About a year ago I was digging through my fathers old equipment and since then film is now a hobby of mine.  I've had fun experimenting (and screwing up plenty of good film) with all the old great equipment I've been lucky to now own.  Now in my last round of picking in my pop's attic I came across one of these.  He used to shoot books and would double and triple expose things for advertisements back in the day.  I've never seen one of these before and can't seem to get any info anywhere.  Apparently it was made custom by a shop in Austin years ago.  He says he has another one somewhere but he says a lot of things.  So I thought you guys would appreciate it and maybe share a little knowledge.  I'd like to do try some double exposure shots, what should I start with?


----------



## Paul Ron (Jan 2, 2011)

You'll have to better on the pics of the thing like maybe a front n a back, side, open ... etc? 

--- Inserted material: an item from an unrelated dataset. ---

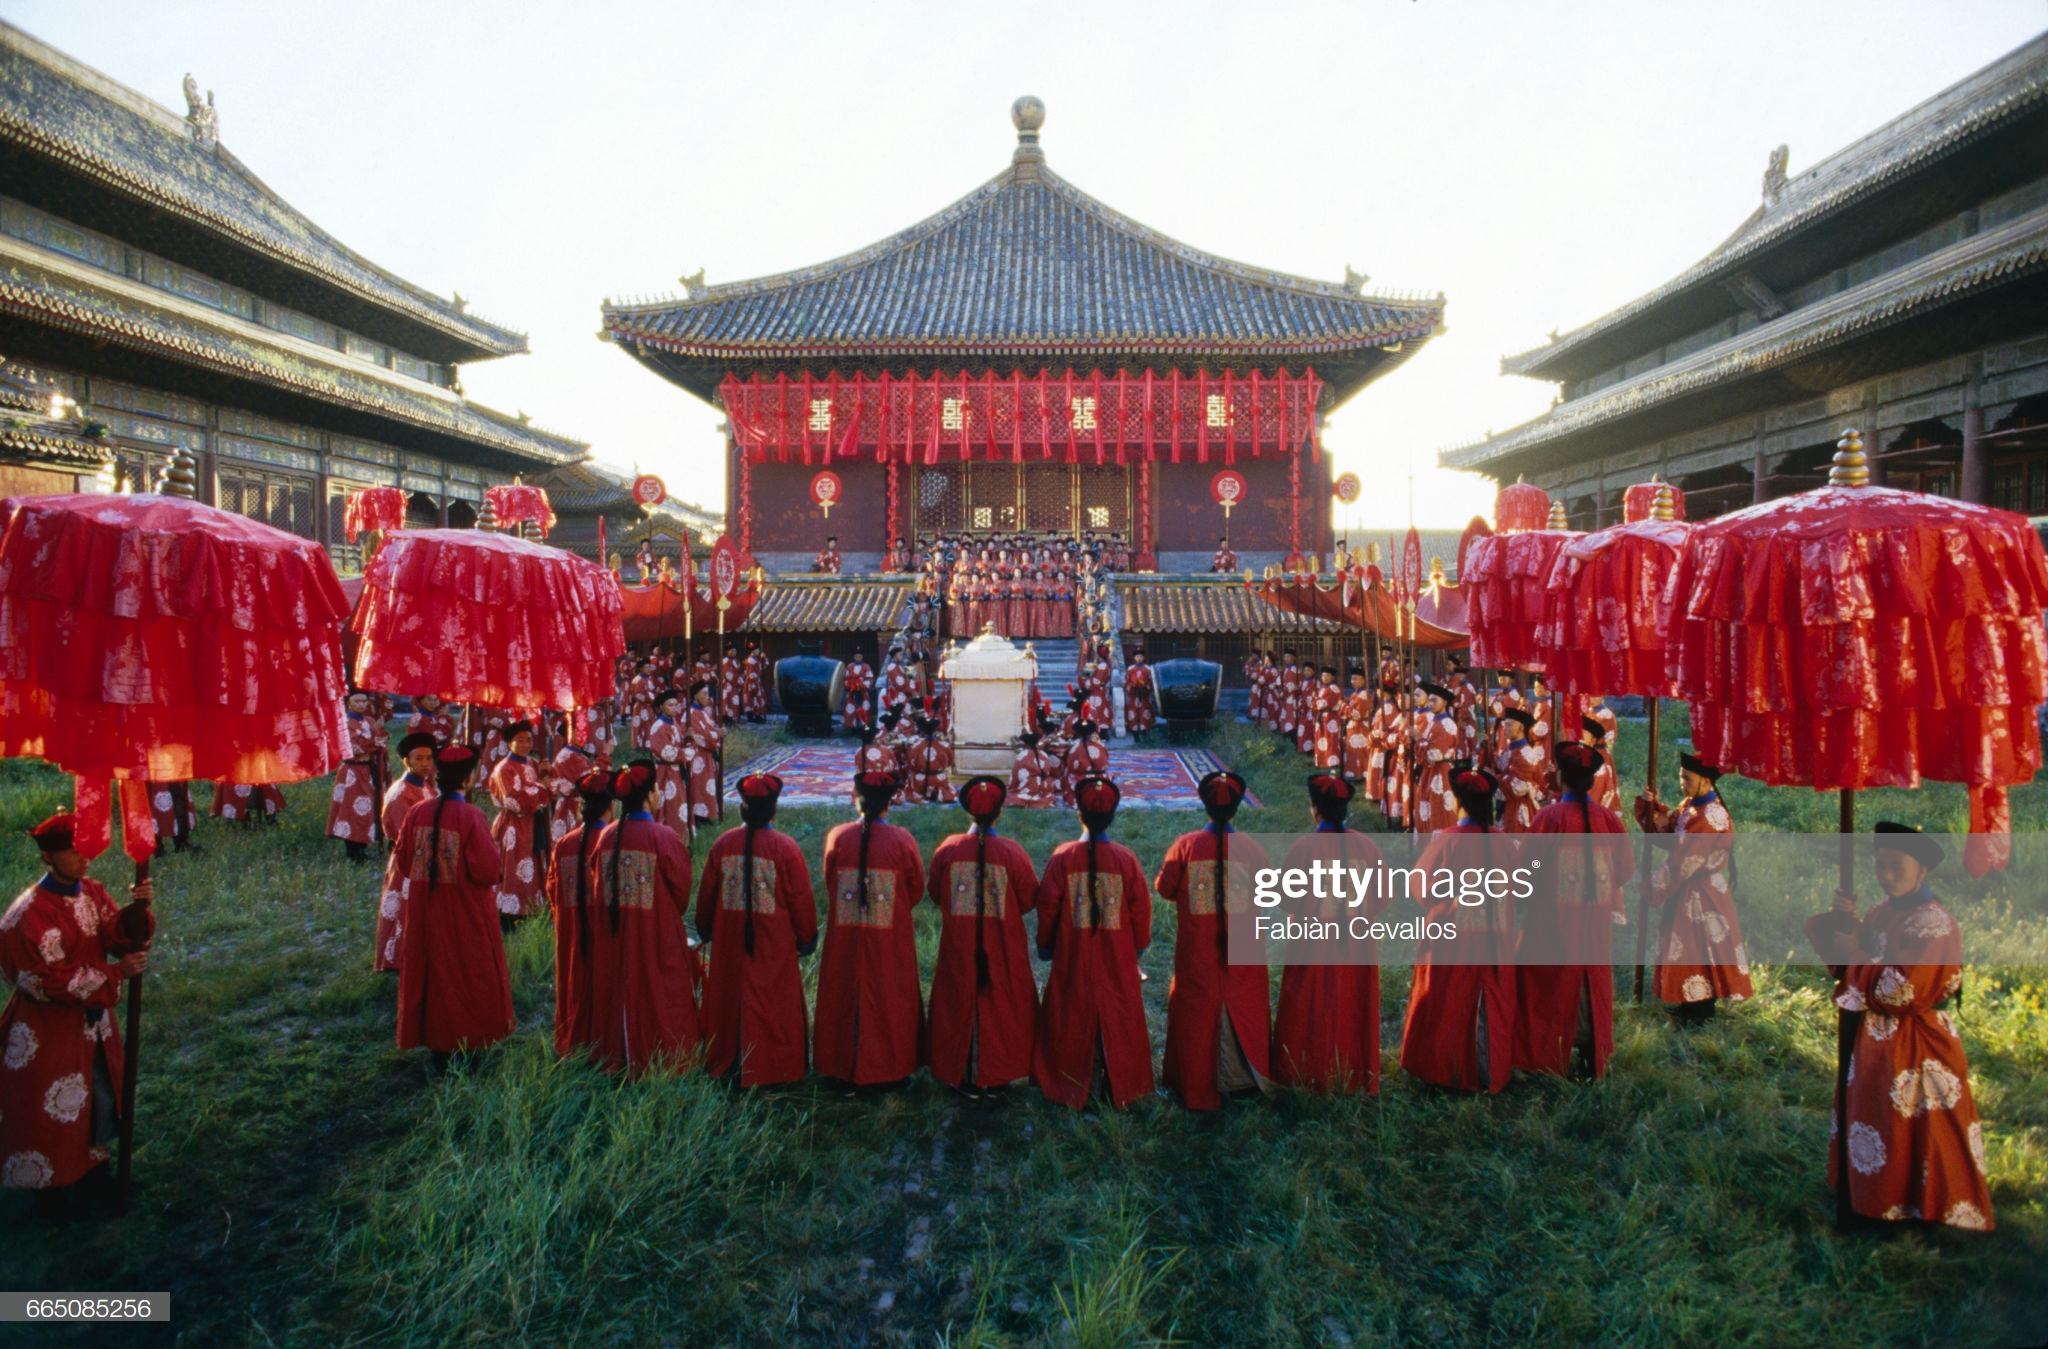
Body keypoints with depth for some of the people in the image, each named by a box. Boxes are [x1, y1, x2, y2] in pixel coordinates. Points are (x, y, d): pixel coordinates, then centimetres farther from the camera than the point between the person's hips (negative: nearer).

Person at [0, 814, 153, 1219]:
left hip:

From what you are showing here, it looks like an old Nikon mounted on some sort of vice thing and your hang holding it.


----------



## FullCircle (Jan 3, 2011)

A little more detail.  The camera is a Canon F1.  The battery grip is on there because I have 2 bodies and store all the backup equipment attached.   The camera this came off of lived on a light box for it's entire life which is the one I currently take along with me.  I switched the backs of as this thing is backward and is useless without a tripod.  Any info on the history of this piece would be great.  Just really trying to learn what I have here.  

Some more pics


----------



## Bynx (Jan 3, 2011)

Have you given these folks a call. They made what you have I believe.

*Double M Industries Inc*










                      (512) 251-4044
                          1520 Royston Ln                 
                 Round Rock,                 TX                 78664


----------



## timzo (Jan 7, 2011)

what a strange little thing


----------



## Josh66 (Jan 7, 2011)

What happens when you move the 'Clear/Engaged' lever?


----------



## ChadHillPhoto (Jan 7, 2011)

Wow, being a longtime Canon shooter this is very cool to look at.
I havent ever seen these before, but very cool! Thanks for sharing!


----------



## FullCircle (Jan 7, 2011)

O|||||||O said:


> What happens when you move the 'Clear/Engaged' lever?



Engaged mode keeps the film from moving when you wind the camera for the next shot allowing for as many exposures as you would like.  It was mainly used to shoot text in books on a custom rig. I have some cool shots of me when I was a kid somewhere with me on a skateboard showing the transition of me moving which i think he used this for.  We'll see how far I get with it, he was a far better photographer than I.


----------



## usayit (Jan 7, 2011)

Scroll down

http://www.mir.com.my/rb/photography/hardwares/classics/nikonf2/f2/variants/f2pin/index.htm


btw.. that's really neat.


----------



## FullCircle (Jan 7, 2011)

usayit said:


> Scroll down
> 
> http://www.mir.com.my/rb/photography/hardwares/classics/nikonf2/f2/variants/f2pin/index.htm
> 
> ...




Thanks!  And if I ever get around to playing with it I'll def share the photos.


----------



## JoeDanBeck (Jan 17, 2011)

Sheet metal press?


----------